El compañero de Korbulic no había sufrido ninguna lesión durante el viaje y, por lo demás, estaba bien, de ahí que el dolor y la hinchazón fueran un misterio para todos. Solo pudieron llegar a la conclusión de que se trataba de una infección persistente de una reciente excursión en kayak en Colombia.

Con la esperanza de que todos los miembros del grupo pudieran continuar el viaje, decidieron descansar un día más en el campamento para ver si la mano mejoraba.

Pero no fue así. Con el paso de las horas, la infección fue a más, y se encontraban en un punto recóndito de la región costera de la Columbia Británica, sin cobertura móvil y a todas luces lejos de cualquier rastro de civilización. El compañero de Korbulic apenas podía ponerse el traje seco, no digamos ya sujetar un remo.
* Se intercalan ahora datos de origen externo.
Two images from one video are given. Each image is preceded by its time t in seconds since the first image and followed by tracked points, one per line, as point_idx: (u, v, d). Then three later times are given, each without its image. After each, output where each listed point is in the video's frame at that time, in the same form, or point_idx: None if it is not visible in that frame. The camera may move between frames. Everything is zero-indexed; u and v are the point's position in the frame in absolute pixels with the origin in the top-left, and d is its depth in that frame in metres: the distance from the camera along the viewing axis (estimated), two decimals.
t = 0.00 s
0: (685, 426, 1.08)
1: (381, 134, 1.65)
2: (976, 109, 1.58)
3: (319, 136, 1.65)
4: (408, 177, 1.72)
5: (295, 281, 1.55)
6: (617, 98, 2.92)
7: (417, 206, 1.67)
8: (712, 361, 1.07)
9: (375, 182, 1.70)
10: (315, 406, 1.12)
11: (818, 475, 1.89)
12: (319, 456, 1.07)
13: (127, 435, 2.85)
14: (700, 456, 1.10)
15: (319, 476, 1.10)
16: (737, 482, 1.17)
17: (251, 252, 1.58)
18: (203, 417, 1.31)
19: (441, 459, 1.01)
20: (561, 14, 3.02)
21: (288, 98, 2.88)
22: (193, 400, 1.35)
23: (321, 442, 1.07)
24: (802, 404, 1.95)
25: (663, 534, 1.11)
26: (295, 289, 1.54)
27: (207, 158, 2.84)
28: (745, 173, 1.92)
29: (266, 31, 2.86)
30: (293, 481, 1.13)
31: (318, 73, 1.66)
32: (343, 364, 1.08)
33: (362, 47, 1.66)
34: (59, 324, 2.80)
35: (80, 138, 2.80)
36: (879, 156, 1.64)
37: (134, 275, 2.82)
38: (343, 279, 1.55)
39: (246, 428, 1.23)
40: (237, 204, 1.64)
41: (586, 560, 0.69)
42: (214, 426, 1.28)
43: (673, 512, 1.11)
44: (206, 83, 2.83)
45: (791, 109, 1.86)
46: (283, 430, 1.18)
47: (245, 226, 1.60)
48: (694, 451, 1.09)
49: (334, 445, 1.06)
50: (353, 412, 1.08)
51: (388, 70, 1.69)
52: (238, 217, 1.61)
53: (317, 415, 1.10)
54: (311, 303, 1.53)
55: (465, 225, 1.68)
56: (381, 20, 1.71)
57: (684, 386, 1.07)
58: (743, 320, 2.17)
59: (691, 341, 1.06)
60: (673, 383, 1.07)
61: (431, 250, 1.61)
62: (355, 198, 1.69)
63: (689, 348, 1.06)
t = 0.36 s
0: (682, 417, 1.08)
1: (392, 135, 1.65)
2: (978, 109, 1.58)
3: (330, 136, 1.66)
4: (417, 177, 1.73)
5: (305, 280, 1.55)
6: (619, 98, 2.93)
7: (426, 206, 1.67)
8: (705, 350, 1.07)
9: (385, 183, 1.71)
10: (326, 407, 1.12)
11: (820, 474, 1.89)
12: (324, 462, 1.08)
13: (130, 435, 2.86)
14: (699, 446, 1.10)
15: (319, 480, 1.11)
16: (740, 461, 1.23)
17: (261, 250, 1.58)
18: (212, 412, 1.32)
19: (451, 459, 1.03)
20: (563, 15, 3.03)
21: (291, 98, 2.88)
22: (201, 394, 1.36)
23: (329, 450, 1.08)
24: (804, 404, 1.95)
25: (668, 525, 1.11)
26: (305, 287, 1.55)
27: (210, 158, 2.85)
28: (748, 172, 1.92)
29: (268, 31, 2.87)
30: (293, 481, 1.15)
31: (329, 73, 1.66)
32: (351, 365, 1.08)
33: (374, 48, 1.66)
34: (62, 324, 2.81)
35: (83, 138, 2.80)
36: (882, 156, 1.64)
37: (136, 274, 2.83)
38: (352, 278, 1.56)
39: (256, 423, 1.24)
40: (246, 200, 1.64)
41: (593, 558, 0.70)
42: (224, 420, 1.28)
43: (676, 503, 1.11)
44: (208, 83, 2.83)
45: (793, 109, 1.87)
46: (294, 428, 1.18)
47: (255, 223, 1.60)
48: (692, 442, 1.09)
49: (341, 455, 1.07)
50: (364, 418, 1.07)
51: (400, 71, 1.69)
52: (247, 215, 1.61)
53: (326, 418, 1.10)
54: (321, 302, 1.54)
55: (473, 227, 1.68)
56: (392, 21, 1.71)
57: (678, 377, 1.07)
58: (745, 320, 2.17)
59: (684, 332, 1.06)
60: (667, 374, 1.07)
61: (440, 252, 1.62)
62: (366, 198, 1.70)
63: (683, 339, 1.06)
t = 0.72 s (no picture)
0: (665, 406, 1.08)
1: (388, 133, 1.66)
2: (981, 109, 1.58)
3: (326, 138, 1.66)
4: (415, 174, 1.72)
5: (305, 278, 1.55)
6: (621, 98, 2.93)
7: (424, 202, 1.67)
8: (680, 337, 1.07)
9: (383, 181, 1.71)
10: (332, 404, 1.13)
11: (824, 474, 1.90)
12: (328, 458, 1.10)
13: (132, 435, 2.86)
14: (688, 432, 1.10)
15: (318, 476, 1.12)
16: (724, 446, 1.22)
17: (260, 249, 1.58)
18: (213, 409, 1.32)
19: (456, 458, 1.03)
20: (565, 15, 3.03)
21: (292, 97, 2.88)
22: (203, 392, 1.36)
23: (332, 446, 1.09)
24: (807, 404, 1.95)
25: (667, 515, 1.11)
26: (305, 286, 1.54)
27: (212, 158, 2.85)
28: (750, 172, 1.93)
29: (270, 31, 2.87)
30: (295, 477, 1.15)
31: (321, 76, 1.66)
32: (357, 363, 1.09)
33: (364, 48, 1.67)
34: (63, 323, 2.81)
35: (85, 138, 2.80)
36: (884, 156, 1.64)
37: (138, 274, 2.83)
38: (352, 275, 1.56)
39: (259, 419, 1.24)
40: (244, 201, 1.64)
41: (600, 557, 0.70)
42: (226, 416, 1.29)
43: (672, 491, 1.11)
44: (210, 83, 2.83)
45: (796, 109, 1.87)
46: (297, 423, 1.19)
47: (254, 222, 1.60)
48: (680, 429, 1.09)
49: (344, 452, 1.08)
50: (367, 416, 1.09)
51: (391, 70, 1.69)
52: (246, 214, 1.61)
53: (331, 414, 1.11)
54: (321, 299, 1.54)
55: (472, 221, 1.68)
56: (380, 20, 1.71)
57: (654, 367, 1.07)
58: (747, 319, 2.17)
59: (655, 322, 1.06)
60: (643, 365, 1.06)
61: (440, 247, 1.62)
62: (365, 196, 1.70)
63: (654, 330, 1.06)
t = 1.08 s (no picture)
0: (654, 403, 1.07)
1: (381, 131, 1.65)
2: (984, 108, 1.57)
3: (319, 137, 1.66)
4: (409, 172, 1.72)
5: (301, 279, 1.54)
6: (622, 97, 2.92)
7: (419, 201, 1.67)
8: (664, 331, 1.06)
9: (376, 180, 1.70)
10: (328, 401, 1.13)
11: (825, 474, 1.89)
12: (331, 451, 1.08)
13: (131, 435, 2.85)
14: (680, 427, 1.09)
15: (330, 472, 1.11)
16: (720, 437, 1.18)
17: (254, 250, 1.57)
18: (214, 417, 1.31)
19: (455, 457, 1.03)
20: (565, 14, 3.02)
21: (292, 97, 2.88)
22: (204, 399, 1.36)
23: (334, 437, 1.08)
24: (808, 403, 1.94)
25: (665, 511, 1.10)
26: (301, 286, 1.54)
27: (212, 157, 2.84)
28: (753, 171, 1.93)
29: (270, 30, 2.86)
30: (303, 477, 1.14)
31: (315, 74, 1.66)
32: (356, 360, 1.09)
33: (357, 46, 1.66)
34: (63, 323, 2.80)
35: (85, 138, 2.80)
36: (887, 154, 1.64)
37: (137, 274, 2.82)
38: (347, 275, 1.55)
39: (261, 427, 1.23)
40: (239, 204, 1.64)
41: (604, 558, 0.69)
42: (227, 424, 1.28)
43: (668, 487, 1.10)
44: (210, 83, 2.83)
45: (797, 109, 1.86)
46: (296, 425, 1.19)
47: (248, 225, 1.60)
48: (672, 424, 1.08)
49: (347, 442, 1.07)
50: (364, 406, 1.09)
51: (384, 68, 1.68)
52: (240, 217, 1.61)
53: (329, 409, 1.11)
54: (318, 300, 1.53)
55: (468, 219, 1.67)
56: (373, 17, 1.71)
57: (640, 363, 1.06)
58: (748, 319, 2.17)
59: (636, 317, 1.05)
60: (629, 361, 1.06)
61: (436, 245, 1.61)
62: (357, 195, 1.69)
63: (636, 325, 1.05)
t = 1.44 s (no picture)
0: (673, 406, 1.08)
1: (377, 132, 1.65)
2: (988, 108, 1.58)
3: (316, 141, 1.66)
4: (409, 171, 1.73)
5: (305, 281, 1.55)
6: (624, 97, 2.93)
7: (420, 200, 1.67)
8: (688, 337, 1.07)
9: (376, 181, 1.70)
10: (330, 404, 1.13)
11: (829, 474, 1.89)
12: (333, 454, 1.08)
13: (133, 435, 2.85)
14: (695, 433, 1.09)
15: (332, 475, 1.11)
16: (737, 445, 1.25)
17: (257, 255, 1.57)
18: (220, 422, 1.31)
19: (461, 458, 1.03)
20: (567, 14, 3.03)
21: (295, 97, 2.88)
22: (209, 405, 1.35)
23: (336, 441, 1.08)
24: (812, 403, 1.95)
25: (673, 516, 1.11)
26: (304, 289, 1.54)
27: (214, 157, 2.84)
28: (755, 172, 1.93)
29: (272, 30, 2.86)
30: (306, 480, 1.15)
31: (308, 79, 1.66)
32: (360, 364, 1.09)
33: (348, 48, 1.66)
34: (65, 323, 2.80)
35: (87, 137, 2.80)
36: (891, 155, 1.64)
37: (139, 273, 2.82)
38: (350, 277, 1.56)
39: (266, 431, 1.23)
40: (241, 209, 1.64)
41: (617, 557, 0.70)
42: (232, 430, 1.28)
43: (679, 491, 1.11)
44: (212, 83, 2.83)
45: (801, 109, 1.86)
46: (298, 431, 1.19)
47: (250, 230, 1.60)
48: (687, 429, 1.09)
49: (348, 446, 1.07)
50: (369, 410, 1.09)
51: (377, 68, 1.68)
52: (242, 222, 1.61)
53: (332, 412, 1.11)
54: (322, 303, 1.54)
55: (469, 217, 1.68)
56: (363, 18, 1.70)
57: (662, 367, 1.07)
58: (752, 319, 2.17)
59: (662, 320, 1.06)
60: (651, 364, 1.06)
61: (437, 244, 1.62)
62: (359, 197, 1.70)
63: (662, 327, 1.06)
Los dedos, la mano y la muñeca estaban tan hinchados que casi no se podían mover.

 “Al ver que el dolor y la hinchazón no solo no remitían, sino que empeoraban, quedó claro que tendría que abandonar para recibir asistencia médica”, explicó Korbulic.

Utilizando la comunicación bidireccional por satélite de los dispositivos inReach , Korbulic y sus compañeros llamaron a sus contactos para pedirles consejo médico. Llegaron a la conclusión que lo mejor sería que el compañero de Korbulic se autoevacuara. Con ayuda de los dispositivos inReach, organizaron la recogida en la carretera más cercana.

“Antes de la expedición al río ya habíamos subido a pie hasta este campamento para dejar una reserva de comida, por lo que ya conocía la ruta y pudo cubrir la distancia fácilmente en un día”, explicó Korbulic.

El compañero de Korbulic utilizó su dispositivo inReach para comunicarse y seguir la ruta que habían realizado con anterioridad. Al final consiguió llegar al hospital, donde empezó el proceso de recuperación. La infección tardaría casi dos semanas en desaparecer, pero, gracias a la agilidad mental del equipo y a los dispositivos inReach, evitaron una verdadera emergencia médica.

El gran final

Si dejamos de lado un encuentro con un oso, un viaje en avión en plena tormenta, una peligrosa infección en la mano y los cambios de planes, Korbulic define el viaje como “demasiado fácil”.

Una vez en el río, no hubo muchas decisiones difíciles, los rápidos eran navegables y los porteos no supusieron grandes dificultades técnicas. Pese a la tormenta y el crecimiento de las aguas al principio, encontraron la ventana meteorológica perfecta y pudieron completar el descenso hasta el océano en cinco días.

Gracias a años de experiencia, meses de planificación, un poco de suerte con el tiempo y los dispositivos inReach a la hora de gestionar la cuasiemergencia, el primer descenso del Noeick cumplió todas las expectativas de Korbulic y sus compañeros.

Pero para Korbulic, todas y cada una de las experiencias en un río —incluso las que terminan siendo demasiado fáciles— son inusuales a su propia manera, y eso es lo que le motiva para seguir buscando el próximo primer descenso.